Суд уже назначен, дело подошло к концу. Следователь должен выступить в суде и предоставить неопровержимые доказательства вины афериста, но суд отложили. Выяснили, при вскрытии этого не заметили, что покойная умерла не своей смертью. Соседка божилась, что видела выходящего мужа из спальни (окна выходили прямо на крыльцо, а она пришла за молоком). Что там было? Крики, потом тихо, я бежать, чтоб не заметил. Молчала: зачем мне?..  Муж он ей, хоть убей".
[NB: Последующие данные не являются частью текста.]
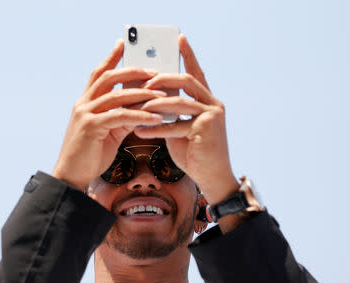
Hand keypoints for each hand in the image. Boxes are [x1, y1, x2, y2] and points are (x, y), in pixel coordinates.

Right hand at [52, 40, 164, 189]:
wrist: (72, 176)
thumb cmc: (90, 155)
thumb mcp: (108, 132)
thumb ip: (121, 118)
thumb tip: (141, 108)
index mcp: (86, 102)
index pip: (99, 73)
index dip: (111, 58)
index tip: (123, 44)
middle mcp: (83, 103)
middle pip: (109, 77)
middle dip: (133, 71)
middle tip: (154, 70)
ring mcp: (86, 114)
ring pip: (117, 95)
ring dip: (142, 93)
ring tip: (162, 94)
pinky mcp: (92, 127)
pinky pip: (121, 116)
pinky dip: (140, 115)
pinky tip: (156, 118)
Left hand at [134, 35, 238, 203]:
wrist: (212, 176)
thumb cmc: (194, 152)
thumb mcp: (180, 127)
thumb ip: (171, 111)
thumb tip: (150, 96)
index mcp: (207, 100)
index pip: (196, 73)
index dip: (188, 54)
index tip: (179, 38)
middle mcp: (212, 103)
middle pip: (186, 80)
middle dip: (163, 77)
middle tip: (144, 80)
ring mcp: (211, 115)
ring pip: (179, 101)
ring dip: (154, 104)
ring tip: (136, 107)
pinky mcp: (205, 129)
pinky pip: (175, 125)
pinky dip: (155, 128)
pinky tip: (140, 130)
Эксгумацию провели с соблюдением всех правил, муж не стал ставить препоны, сказал: "Что ж, коль надо... не убивал я, не я убил, мне дитя ея жалко", - за последнее время стал набожным. Арестовали его и "брата" после того, как удар по голове подтвердился (незаметная вмятина, в волосах и не заметили, кровь смыта). Стали допрашивать соседку, была в гостях не раз, расположение комнат знала и священника вызвала сама и волосы "прибрала", от крови замыла, пока муж по делам "выхаживал". Причина была проста: не хотела ждать, деньги обещал "сводный брат" не малые за её услуги. "Уж я старалась, - говорила она на допросе, - а он "потом-потом, не людей же убивать за это", я и смекнула: всё за ней и долг, нет, возьму силой – должна".
Ребёнка вдовец брать отказывался: "... не я отец, они долго уж жили, а я..." Но отсидев срок (мошенничество), вернулся, забрал сестру и ребёнка. Бородач с Лукерьей в острог отправились по этапу за сговор, мошенничество и убийство.